* [What is expected]: In the response, each entry below should appear again exactly as given.

Dataset entries:
+ + +

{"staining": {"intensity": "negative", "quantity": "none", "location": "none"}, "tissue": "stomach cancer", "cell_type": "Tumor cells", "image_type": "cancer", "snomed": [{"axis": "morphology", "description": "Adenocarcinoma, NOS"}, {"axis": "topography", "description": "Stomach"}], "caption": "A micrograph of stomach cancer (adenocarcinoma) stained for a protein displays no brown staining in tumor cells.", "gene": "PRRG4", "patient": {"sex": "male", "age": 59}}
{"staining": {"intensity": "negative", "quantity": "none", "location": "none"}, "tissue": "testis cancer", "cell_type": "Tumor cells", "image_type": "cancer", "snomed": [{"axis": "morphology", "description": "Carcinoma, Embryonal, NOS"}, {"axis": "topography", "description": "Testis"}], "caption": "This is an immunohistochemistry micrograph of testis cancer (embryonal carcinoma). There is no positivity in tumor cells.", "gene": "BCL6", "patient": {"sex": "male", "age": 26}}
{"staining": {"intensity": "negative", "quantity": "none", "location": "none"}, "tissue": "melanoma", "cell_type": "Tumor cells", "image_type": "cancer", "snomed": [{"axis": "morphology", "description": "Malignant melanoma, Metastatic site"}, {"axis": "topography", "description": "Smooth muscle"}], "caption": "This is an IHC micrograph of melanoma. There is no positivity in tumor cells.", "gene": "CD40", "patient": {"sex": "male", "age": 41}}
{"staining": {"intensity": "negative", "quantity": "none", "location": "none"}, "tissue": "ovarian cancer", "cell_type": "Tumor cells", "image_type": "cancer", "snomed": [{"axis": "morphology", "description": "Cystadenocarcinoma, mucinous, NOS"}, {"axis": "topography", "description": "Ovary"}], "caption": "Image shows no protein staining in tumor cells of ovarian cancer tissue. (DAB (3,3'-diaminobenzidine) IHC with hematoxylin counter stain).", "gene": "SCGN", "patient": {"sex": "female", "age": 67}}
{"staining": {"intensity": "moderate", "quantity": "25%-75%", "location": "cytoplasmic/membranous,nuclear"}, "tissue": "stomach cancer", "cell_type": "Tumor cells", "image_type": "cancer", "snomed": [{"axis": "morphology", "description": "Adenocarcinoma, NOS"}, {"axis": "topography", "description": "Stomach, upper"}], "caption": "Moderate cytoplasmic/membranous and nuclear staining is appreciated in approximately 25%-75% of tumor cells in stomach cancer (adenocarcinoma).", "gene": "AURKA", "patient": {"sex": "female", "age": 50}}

+ + +

* [Exercise solution]:
{"staining": {"intensity": "negative", "quantity": "none", "location": "none"}, "tissue": "stomach cancer", "cell_type": "Tumor cells", "image_type": "cancer", "snomed": [{"axis": "morphology", "description": "Adenocarcinoma, NOS"}, {"axis": "topography", "description": "Stomach"}], "caption": "A micrograph of stomach cancer (adenocarcinoma) stained for a protein displays no brown staining in tumor cells.", "gene": "PRRG4", "patient": {"sex": "male", "age": 59}}
{"staining": {"intensity": "negative", "quantity": "none", "location": "none"}, "tissue": "testis cancer", "cell_type": "Tumor cells", "image_type": "cancer", "snomed": [{"axis": "morphology", "description": "Carcinoma, Embryonal, NOS"}, {"axis": "topography", "description": "Testis"}], "caption": "This is an immunohistochemistry micrograph of testis cancer (embryonal carcinoma). There is no positivity in tumor cells.", "gene": "BCL6", "patient": {"sex": "male", "age": 26}}
{"staining": {"intensity": "negative", "quantity": "none", "location": "none"}, "tissue": "melanoma", "cell_type": "Tumor cells", "image_type": "cancer", "snomed": [{"axis": "morphology", "description": "Malignant melanoma, Metastatic site"}, {"axis": "topography", "description": "Smooth muscle"}], "caption": "This is an IHC micrograph of melanoma. There is no positivity in tumor cells.", "gene": "CD40", "patient": {"sex": "male", "age": 41}}
{"staining": {"intensity": "negative", "quantity": "none", "location": "none"}, "tissue": "ovarian cancer", "cell_type": "Tumor cells", "image_type": "cancer", "snomed": [{"axis": "morphology", "description": "Cystadenocarcinoma, mucinous, NOS"}, {"axis": "topography", "description": "Ovary"}], "caption": "Image shows no protein staining in tumor cells of ovarian cancer tissue. (DAB (3,3'-diaminobenzidine) IHC with hematoxylin counter stain).", "gene": "SCGN", "patient": {"sex": "female", "age": 67}}
{"staining": {"intensity": "moderate", "quantity": "25%-75%", "location": "cytoplasmic/membranous,nuclear"}, "tissue": "stomach cancer", "cell_type": "Tumor cells", "image_type": "cancer", "snomed": [{"axis": "morphology", "description": "Adenocarcinoma, NOS"}, {"axis": "topography", "description": "Stomach, upper"}], "caption": "Moderate cytoplasmic/membranous and nuclear staining is appreciated in approximately 25%-75% of tumor cells in stomach cancer (adenocarcinoma).", "gene": "AURKA", "patient": {"sex": "female", "age": 50}}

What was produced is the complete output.